Wednesday, January 16, 2013
I'm Back! I havent been around for a while, and it shows. I have gained back pretty much everything i had lost in the past. UGH! I'm tired of being tired, and miserable all the time. I'm tired of my feet hurting, and my back hurting, and my joints and of my clothes not fitting me anymore, and Black Stretch Pants are TOTALLY SEXY! I need to document what it feels like, so i can go back to this one day when i am feeling like giving up and REMEMBER how much it sucks to feel like this. I am 27 years old, i shouldnt be waddling around the store at work. Yes i said Waddle, because when my feet hurt .. about halfway through my shift.. i start to waddle. So i decided it was about time to stop whining about it, and start doing something about it again.

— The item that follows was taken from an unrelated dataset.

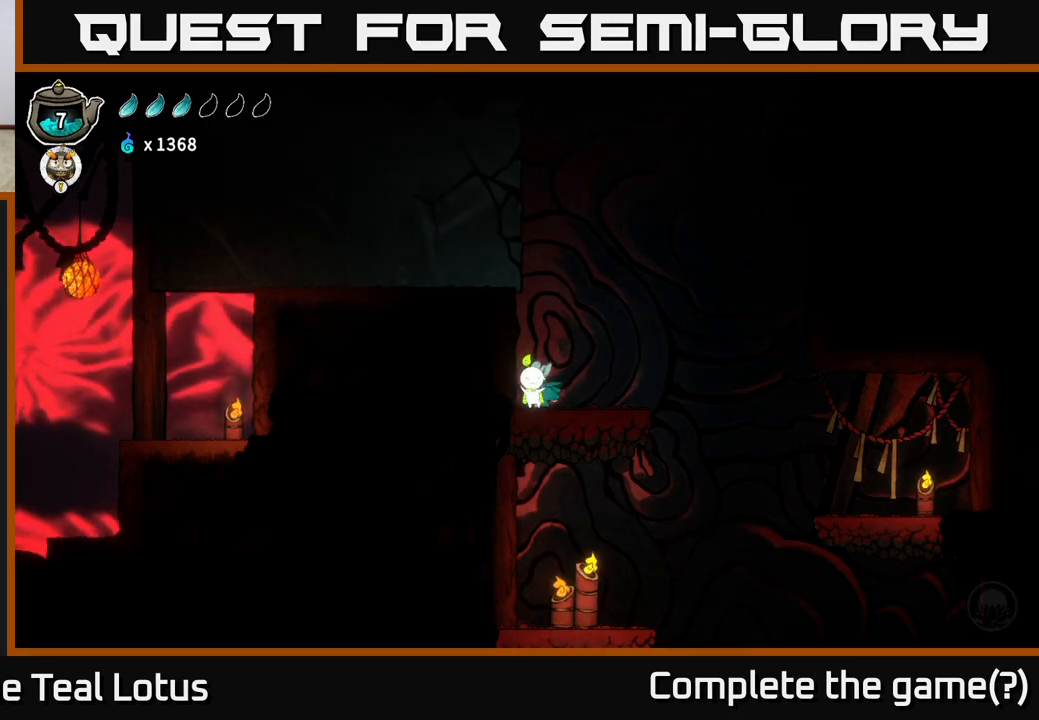
{"buttons": ["A"], "left_stick": "center", "right_stick": "center", "events": [[17, "left_stick", "left"], [133, "X", "down"], [233, "A", "up"], [250, "left_stick", "center"], [283, "X", "up"], [383, "A", "down"]]}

I went back and looked at all my old meal plans and exercise routines. Sh!t, that looks daunting. There is no way that i can go back to what i was doing at my lowest weight. SO why even bother.... Then i realized that i had to b!tchslap that thought down. NO! It might be daunting, it might be hard, it might suck sometimes... but its going to be so worth it! So i decided to wipe the slate clean and start over, and use my old plans as the simple fact that i HAVE done it before, and i CAN do it again. I'm going start slow, this week i am solely concentrating on tracking my food, no matter what it is. And i am going to drink 14 cups of water a day.
Which brings me to my Title. I am currently sitting here, staring at my last 3 cups of water that i need to drink today. I had forgotten how much it sucks to go from not drinking enough water and being dehydrated to being fully hydrated and your body craving that much liquid. I feel like if i move i am going to Slosh! I remember this from before, this alone is a great motivator to not have to start over EVER AGAIN!
I'm down to 2 cups now, have you ever noticed that water just stops tasting good after a while. I'm to that point. And i dont like Mio and juice flavored stuff in my water. I'm seriously beginning to question how i liked water in the past. Did i not have taste buds back then?
1 cup to go... I think i can, I think i can, i think i can!!! I dont WANT to.. but i THINK I CAN!
THANK GOD! Its gone! i got my 14 cups in today... and tomorrow i get to start over again. I need to pace myself better throughout the day. I honestly feel like if you held me up to your ear.. you would hear the Ocean. I am sloshing big time! But i know that water is so good for your body, and your health. So even though I'm hating it right now... Its Awesome! Gotta love those small victory baby steps! Day 1 - Goals Accomplished! WOOHOO!